The device can produce a digital hologram of your blood, sweat or urine and send it wirelessly to a remote computer for analysis with the results returned in minutes via text message.

The beauty of it aside from the fact it relies heavily on technology already in standard cell phones is that it could allow people at home or in rural places to get quick test results. In the future, doctors might use it to diagnose malaria and HIV in the bush.

“This will put laboratories into the hands of remote African villagers,” said Aydogan Ozcan, 30, an electrical engineering professor who led the team of medical experts and technicians that invented the device.

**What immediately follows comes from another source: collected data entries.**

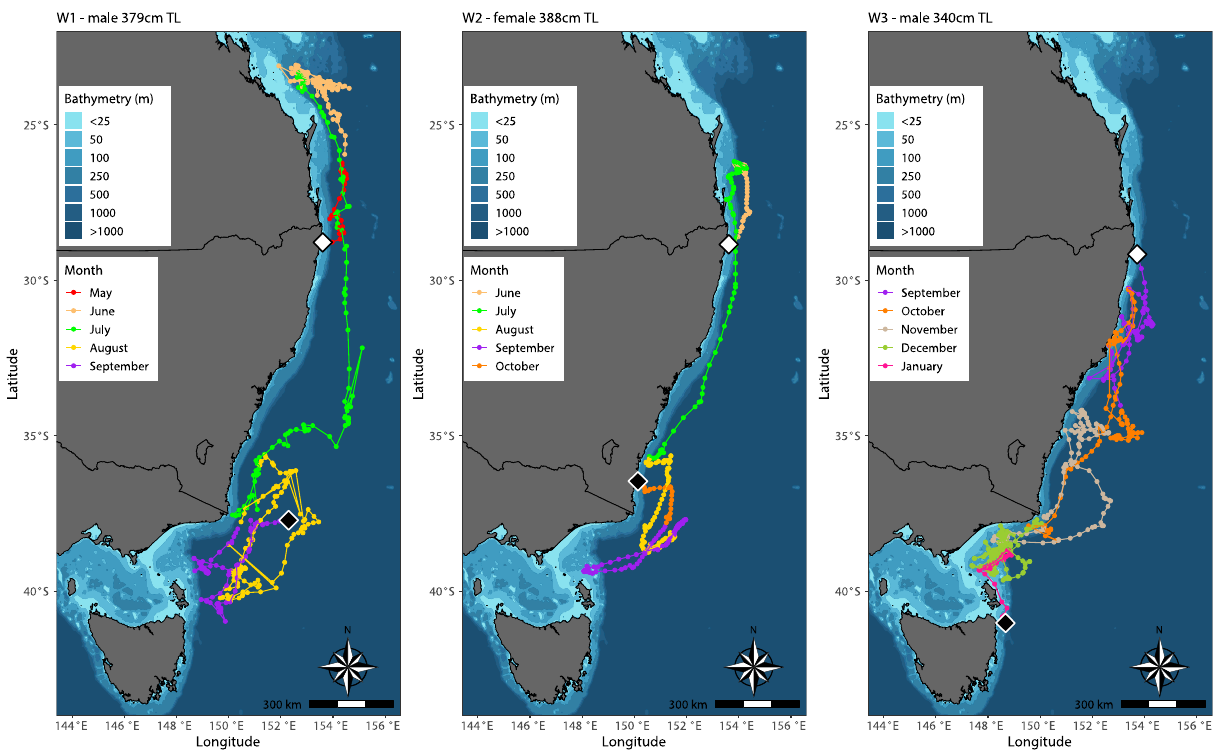
Figure 3. Track reconstruction of three white sharks ( C. carcharias ) tagged off the northern New South Wales coast of eastern Australia. Estimated track positions are colour-coded by month. Tagging locations indicated by white diamonds, and MiniPAT tag pop-up locations indicated by black diamonds. Maps were generated in R Statistical Software, version 4.1.0 [29], using R packages ‘marmap’ and ‘ggplot2′ [32,33].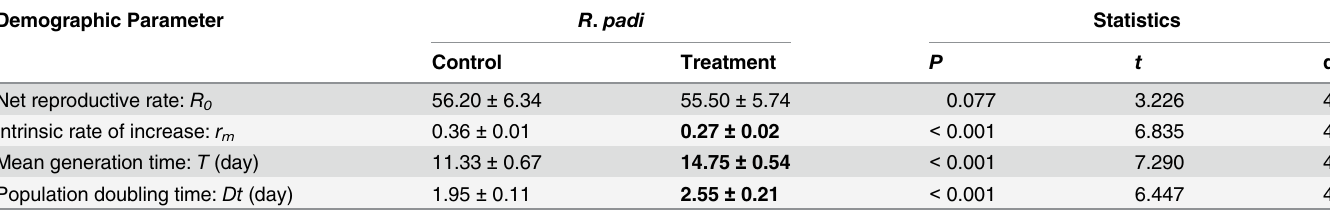
Table 4. Effect of LC 25 of pirimicarb on demographic parameters of R . padi .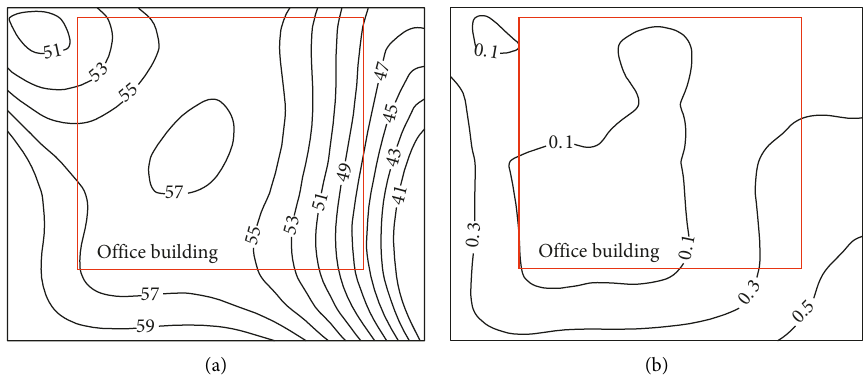
Figure 10: Map of residual surface subsidence and slope contours in the area where the office building was located: (a) map of residual surface subsidence contours, unit as mm; (b) map of residual slope contours, unit as mm/m.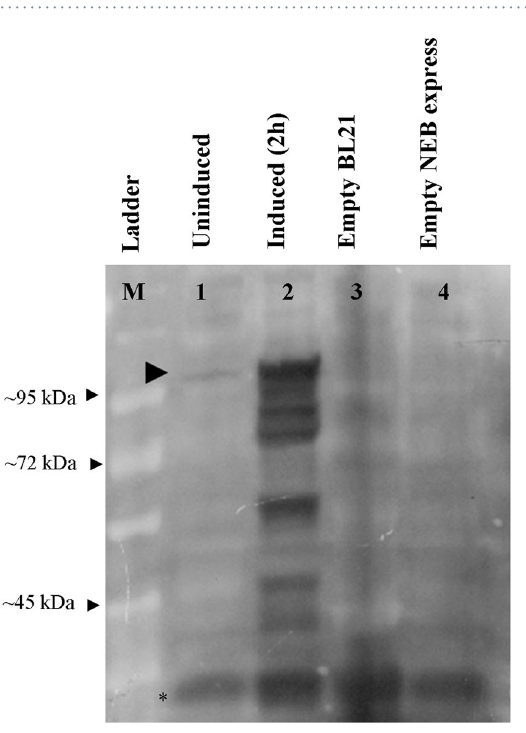
Figure 1. Western blot analysis done using lab raised antibodies, showing cleavage of full length fusion protein during induction. Lane M contains prestained protein ladder, Lane 1 contains uninduced cells, basal expression of full-length protein is marked with an arrow, Lane 3 contains total protein from 2 hr induced sample, full- length protein along with number of degraded products are visible. Lane 3 and 4 contains total proteins from wild type BL21 DE3 and NEB express cells. No cross reactivity with total proteins from wild type strains was observed. The low molecular bands observed (marked with * ) at the bottom of western blot represent the non- specific bands observed in all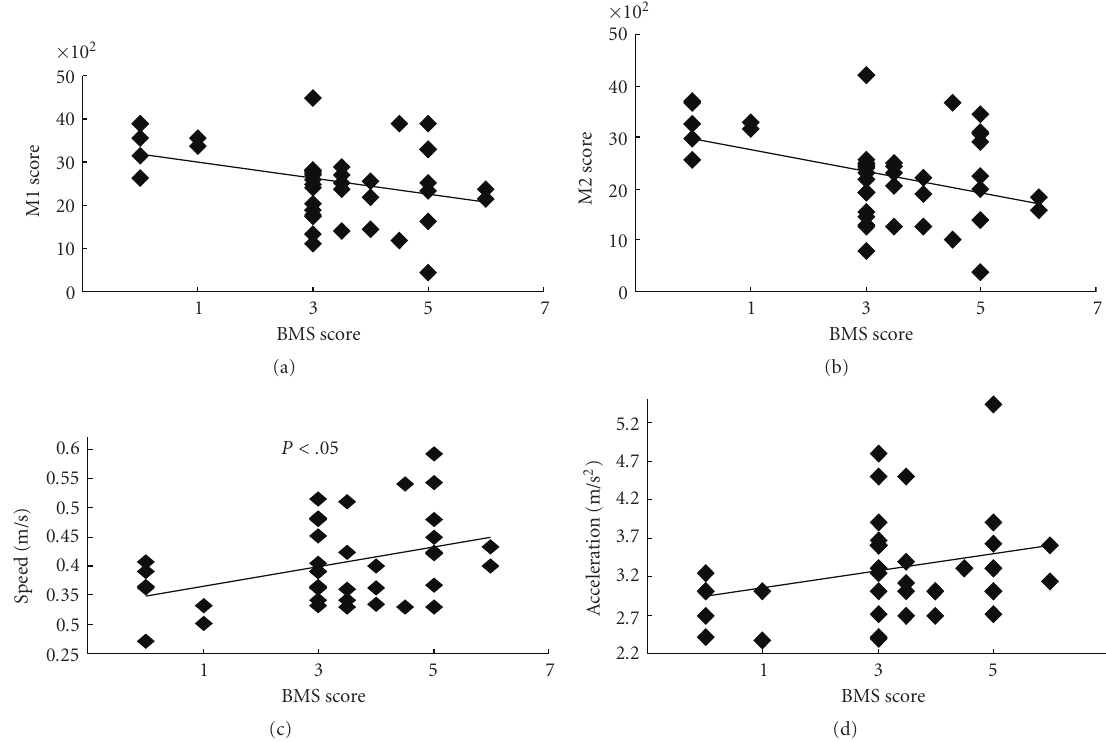
Figure 4: Correlation diagrams of parameters. M1 and M2 scores had minus correlations with the BMS score, while the speed and acceleration showed a strong correlation. Coe ffi cients of correlation are − 0.84 for M1 and BMS, − 0.83 for M2 and BMS, 0.75 for speed and BMS, and 0.77 for acceleration and BMS.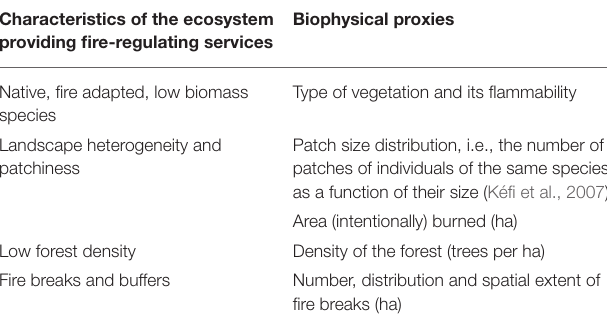
Biophysical proxies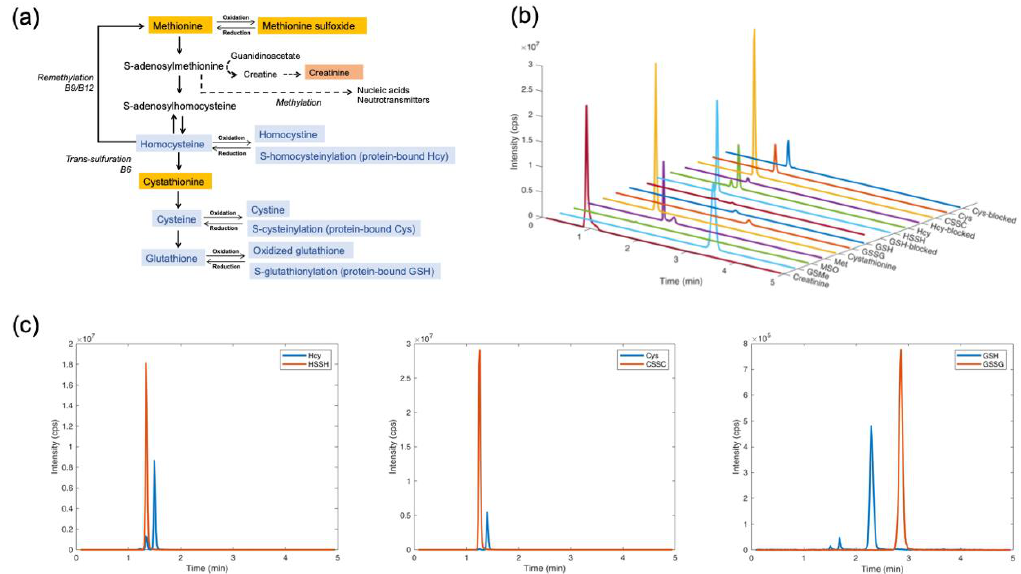
Figure 1. Pathways and chromatograms of the 10 metabolites examined in this study. Panel ( a ). Metabolites and redox species determined in this study are shown in colored boxes. Dietary Met is predominantly converted to S -adenosylmethionine (SAM), the universal methyl donor that furnishes nucleic acid and neurotransmitter metabolism. Guanidinoacetate, an intermediate of arginine metabolism, is methylated by SAM to form creatine-phosphate, the precursor of creatinine. Methyl transfer reactions driven by SAM yield S -adenosylhomocysteine (SAH), which is in turn converted to homocysteine. Depending on cellular needs, homocysteine can undergo remethylation to Met, conversion back to SAH or enter the transsulfuration pathway for the biosynthesis of cystathionine and cysteine, which represents the first half of the glutathione biosynthesis pathway. Cys, Hcy and GSH exist in free reduced and free oxidized forms, and also bound to proteins in the form of mixed disulfides. Reactions involved in the methionine cycle and transsulfuration routes utilize vitamins B6, B9 (folate) and B12 as cofactors. Deficiencies of these B-vitamins result in characteristic changes in metabolite concentrations, with the common denominator of homocysteine elevation. Panel ( b ). Chromatogram of thiol and thioether metabolites and creatinine. The terms Hcy-blocked, Cys-blocked and GSH-blocked denote the corresponding free-reduced species of homocysteine, cysteine and glutathione upon derivatization with iodoacetamide. Panel ( c ). Chromatogram of oxidized and reduced thiol species of Hcy, Cys and GSH. The metabolites were separated in a total running time of 5 min, using acidic conditions with solvent A 0.1% formic acid in water and solvent B 0.1% formic acid in methanol.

The CelloPhone uses off-the-shelf parts to convert a regular cell phone into the ultimate mobile laboratory. It works like this: Tissues or body fluids are put on a slide, which is then inserted into the device and illuminated with blue light. The image, captured by a chip on the cell phone, is transmitted for remote analysis.

It sounds fairly sophisticated, but the CelloPhone uses only cheap parts, and took just two years and about $500,000 to develop helping fulfill the mission of the institute at UCLA to rapidly commercialize devices based on nanotechnology.

The invention recently won a $200,000 unrestricted grant from the Vodafone Americas Foundation, which rewards innovative projects in wireless telecommunications.

“We wanted to put it on the path by pushing it forward to the next stage,” said June Sugiyama, the foundation’s director in Walnut Creek.

The researchers hope they can eventually sell the device for as little as $10 or $20 across the globe, but still probably need to raise a few million more dollars to reach that goal. In the meantime, the research team is setting up a company and devising ways to raise more capital.

“This is no more complex than an existing camera on a cell phone; any phone can be converted,” Ozcan said.